Задание 1: Изложите источник в двух предложениях.

Источник:
☆ ☆ ☆
Чернышевский, Н. Г. Что делать? Из рассказов о новых людях. М. : Правда, 1980. С. 312—314.

«То, что мы показали тебе, нескоро будет в полном своем развитии, какое видела теперь ты. Сменится много поколений прежде, чем вполне осуществится то, что ты предощущаешь. Нет, не много поколений: моя работа идет теперь быстро, все быстрее с каждым годом, но все-таки ты еще не войдешь в это полное царство моей сестры; по крайней мере ты видела его, ты знаешь будущее. Оно светло, оно прекрасно. Говори же всем: “Вот что в будущем, будущее светло и прекрасно. Любите его, стремитесь к нему, работайте для него, приближайте его, переносите из него в настоящее, сколько можете перенести; настолько будет светла и добра, богата радостью и наслаждением ваша жизнь, насколько вы успеете перенести в нее из будущего. Стремитесь к нему, работайте для него, приближайте его, переносите из него в настоящее всё, что можете перенести”».

Чернышевский, Н. Г. Четвертый сон Веры Павловны // Там же. С. 426.

«В январе 1904 года в Женеве, в маленьком кафе, В. И. Ленин беседовал со своими товарищами по большевистской партии В. Воровским и С. Гусевым. В их беседу включился литератор Н. Валентинов. Речь шла о Чернышевском, и Валентинов разразился скептическими тирадами о романе “Что делать?”. Это произведение он называл примитивным, претенциозным и так далее. Ленин дал решительную отповедь Валентинову:

— Отдаете ли вы себе отчет, что говорите? — бросил он. — Как в голову может прийти чудовищная, нелепая мысль называть примитивным, бездарным произведение Чернышевского, самого большого и талантливого представителя социализма до Маркса? Сам Маркс называл его великим русским писателем… Под его влиянием сотни людей делались революционерами. Могло ли это быть, если бы Чернышевский писал бездарно и примитивно? Он, например, увлек моего брата, он увлек и меня. Он меня всего глубоко перепахал... Это вещь, которая дает заряд на всю жизнь. Такого влияния бездарные произведения не имеют.
☆ ☆ ☆
Рабочие данные:
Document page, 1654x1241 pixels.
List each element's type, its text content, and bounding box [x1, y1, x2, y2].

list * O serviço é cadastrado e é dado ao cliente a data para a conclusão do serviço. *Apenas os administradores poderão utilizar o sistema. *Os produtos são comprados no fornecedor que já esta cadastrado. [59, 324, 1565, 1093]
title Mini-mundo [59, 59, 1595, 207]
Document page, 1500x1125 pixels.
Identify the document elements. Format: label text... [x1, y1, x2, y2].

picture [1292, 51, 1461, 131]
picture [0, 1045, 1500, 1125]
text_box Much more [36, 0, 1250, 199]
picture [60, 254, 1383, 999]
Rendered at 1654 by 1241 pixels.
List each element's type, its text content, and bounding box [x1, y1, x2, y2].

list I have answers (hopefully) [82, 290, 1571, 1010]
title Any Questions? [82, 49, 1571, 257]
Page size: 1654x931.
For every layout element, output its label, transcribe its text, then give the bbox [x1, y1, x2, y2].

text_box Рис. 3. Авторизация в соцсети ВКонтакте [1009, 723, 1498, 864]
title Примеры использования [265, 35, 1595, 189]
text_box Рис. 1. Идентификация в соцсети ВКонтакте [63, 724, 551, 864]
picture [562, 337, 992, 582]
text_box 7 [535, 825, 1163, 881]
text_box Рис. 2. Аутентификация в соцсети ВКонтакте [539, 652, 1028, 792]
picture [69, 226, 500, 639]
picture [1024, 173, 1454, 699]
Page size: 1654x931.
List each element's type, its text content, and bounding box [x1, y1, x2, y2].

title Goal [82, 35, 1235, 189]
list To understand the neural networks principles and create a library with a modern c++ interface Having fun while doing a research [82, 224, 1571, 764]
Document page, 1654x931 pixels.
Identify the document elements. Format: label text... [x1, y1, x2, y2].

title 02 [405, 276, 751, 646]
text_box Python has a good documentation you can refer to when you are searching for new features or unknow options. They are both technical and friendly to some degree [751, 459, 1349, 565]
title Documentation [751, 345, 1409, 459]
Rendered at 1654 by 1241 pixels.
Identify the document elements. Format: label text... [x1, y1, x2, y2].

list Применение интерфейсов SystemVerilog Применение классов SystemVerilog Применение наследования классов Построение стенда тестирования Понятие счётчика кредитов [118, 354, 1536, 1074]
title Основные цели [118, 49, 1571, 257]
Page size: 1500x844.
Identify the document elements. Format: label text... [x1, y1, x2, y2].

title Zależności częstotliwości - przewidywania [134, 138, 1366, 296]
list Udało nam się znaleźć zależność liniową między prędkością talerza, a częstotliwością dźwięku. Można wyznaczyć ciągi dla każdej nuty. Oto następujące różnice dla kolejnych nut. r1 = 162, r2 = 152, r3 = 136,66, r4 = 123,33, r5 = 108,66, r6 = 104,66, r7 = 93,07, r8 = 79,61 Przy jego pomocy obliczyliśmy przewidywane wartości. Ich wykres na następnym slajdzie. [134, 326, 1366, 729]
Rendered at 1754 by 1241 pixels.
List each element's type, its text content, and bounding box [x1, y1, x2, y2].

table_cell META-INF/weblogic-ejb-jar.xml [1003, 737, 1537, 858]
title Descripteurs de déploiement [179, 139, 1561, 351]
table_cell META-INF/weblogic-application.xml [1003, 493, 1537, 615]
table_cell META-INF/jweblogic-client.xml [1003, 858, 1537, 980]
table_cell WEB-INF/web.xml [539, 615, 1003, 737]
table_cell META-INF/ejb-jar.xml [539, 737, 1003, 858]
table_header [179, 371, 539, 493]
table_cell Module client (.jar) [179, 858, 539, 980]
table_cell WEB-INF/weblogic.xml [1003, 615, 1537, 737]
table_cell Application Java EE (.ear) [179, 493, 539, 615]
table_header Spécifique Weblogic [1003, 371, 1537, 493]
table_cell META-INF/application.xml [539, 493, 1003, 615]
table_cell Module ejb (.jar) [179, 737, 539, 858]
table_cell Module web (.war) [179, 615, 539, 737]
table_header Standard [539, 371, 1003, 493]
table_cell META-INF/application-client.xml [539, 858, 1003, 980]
☆ ☆ ☆
Задание 2: Перепишите дословно строки рабочих данных: отрезок от самого их начала до строки, содержащей «title Any Questions? [82, 49, 1571, 257]», причем обе границы включаются.

Правильный ответ 1: В первой части источника звучит призыв любить светлое и прекрасное будущее, стремиться к нему, работать для него и переносить из него в настоящее всё, что можно. Во второй части рассказано, как в январе 1904 года в Женеве Ленин дал решительную отповедь литератору Н. Валентинову, назвавшему роман «Что делать?» примитивным, и заявил, что под влиянием Чернышевского сотни людей делались революционерами, а его самого это произведение глубоко перепахало.

Правильный ответ 2:
Document page, 1654x1241 pixels.
List each element's type, its text content, and bounding box [x1, y1, x2, y2].

list * O serviço é cadastrado e é dado ao cliente a data para a conclusão do serviço. *Apenas os administradores poderão utilizar o sistema. *Os produtos são comprados no fornecedor que já esta cadastrado. [59, 324, 1565, 1093]
title Mini-mundo [59, 59, 1595, 207]
Document page, 1500x1125 pixels.
Identify the document elements. Format: label text... [x1, y1, x2, y2].

picture [1292, 51, 1461, 131]
picture [0, 1045, 1500, 1125]
text_box Much more [36, 0, 1250, 199]
picture [60, 254, 1383, 999]
Rendered at 1654 by 1241 pixels.
List each element's type, its text content, and bounding box [x1, y1, x2, y2].

list I have answers (hopefully) [82, 290, 1571, 1010]
title Any Questions? [82, 49, 1571, 257]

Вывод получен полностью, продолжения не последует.